EXERCISE DIRECTIONS: Print out the entries that follow exactly, missing none.

(Stored data)

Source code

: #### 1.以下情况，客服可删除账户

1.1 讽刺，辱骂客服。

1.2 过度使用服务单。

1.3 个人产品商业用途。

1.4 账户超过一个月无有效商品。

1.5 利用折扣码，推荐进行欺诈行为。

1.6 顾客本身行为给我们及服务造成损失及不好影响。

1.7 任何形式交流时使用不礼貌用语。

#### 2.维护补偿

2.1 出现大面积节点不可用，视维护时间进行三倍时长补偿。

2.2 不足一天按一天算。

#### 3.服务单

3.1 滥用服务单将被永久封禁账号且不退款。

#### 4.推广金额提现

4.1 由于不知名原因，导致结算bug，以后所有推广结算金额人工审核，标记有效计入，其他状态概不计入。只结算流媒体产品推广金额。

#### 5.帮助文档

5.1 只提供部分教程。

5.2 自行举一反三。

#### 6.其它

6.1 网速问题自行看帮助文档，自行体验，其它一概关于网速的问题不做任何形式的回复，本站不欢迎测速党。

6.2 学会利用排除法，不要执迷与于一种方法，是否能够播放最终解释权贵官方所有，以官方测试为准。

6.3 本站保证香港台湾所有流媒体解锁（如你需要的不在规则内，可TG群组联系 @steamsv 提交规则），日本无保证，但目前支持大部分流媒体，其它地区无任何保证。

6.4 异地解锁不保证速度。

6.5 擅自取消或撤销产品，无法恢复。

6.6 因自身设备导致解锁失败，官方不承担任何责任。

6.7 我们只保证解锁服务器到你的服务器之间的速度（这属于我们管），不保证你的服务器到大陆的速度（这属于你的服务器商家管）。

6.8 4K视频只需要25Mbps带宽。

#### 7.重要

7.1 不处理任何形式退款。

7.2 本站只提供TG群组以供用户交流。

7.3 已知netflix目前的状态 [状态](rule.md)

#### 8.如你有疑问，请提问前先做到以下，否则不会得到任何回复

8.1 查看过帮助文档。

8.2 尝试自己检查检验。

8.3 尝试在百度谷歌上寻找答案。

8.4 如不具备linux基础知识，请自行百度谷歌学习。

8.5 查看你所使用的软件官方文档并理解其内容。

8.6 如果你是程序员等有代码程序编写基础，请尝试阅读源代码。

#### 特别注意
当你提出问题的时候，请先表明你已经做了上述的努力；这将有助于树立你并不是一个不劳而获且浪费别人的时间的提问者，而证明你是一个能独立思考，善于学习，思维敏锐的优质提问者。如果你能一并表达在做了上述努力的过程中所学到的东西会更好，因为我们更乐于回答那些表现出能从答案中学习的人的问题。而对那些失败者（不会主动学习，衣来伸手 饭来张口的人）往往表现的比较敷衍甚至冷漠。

EXERCISE RESULT:
Source code

: #### 1.以下情况，客服可删除账户

1.1 讽刺，辱骂客服。

1.2 过度使用服务单。

1.3 个人产品商业用途。

1.4 账户超过一个月无有效商品。

1.5 利用折扣码，推荐进行欺诈行为。

1.6 顾客本身行为给我们及服务造成损失及不好影响。

1.7 任何形式交流时使用不礼貌用语。

#### 2.维护补偿

2.1 出现大面积节点不可用，视维护时间进行三倍时长补偿。

2.2 不足一天按一天算。

#### 3.服务单

3.1 滥用服务单将被永久封禁账号且不退款。

#### 4.推广金额提现

4.1 由于不知名原因，导致结算bug，以后所有推广结算金额人工审核，标记有效计入，其他状态概不计入。只结算流媒体产品推广金额。

#### 5.帮助文档

5.1 只提供部分教程。

5.2 自行举一反三。

#### 6.其它

6.1 网速问题自行看帮助文档，自行体验，其它一概关于网速的问题不做任何形式的回复，本站不欢迎测速党。

6.2 学会利用排除法，不要执迷与于一种方法，是否能够播放最终解释权贵官方所有，以官方测试为准。

6.3 本站保证香港台湾所有流媒体解锁（如你需要的不在规则内，可TG群组联系 @steamsv 提交规则），日本无保证，但目前支持大部分流媒体，其它地区无任何保证。

6.4 异地解锁不保证速度。

6.5 擅自取消或撤销产品，无法恢复。

6.6 因自身设备导致解锁失败，官方不承担任何责任。

6.7 我们只保证解锁服务器到你的服务器之间的速度（这属于我们管），不保证你的服务器到大陆的速度（这属于你的服务器商家管）。

6.8 4K视频只需要25Mbps带宽。

#### 7.重要

7.1 不处理任何形式退款。

7.2 本站只提供TG群组以供用户交流。

7.3 已知netflix目前的状态 [状态](rule.md)

#### 8.如你有疑问，请提问前先做到以下，否则不会得到任何回复

8.1 查看过帮助文档。

8.2 尝试自己检查检验。

8.3 尝试在百度谷歌上寻找答案。

8.4 如不具备linux基础知识，请自行百度谷歌学习。

8.5 查看你所使用的软件官方文档并理解其内容。

8.6 如果你是程序员等有代码程序编写基础，请尝试阅读源代码。

#### 特别注意
当你提出问题的时候，请先表明你已经做了上述的努力；这将有助于树立你并不是一个不劳而获且浪费别人的时间的提问者，而证明你是一个能独立思考，善于学习，思维敏锐的优质提问者。如果你能一并表达在做了上述努力的过程中所学到的东西会更好，因为我们更乐于回答那些表现出能从答案中学习的人的问题。而对那些失败者（不会主动学习，衣来伸手 饭来张口的人）往往表现的比较敷衍甚至冷漠。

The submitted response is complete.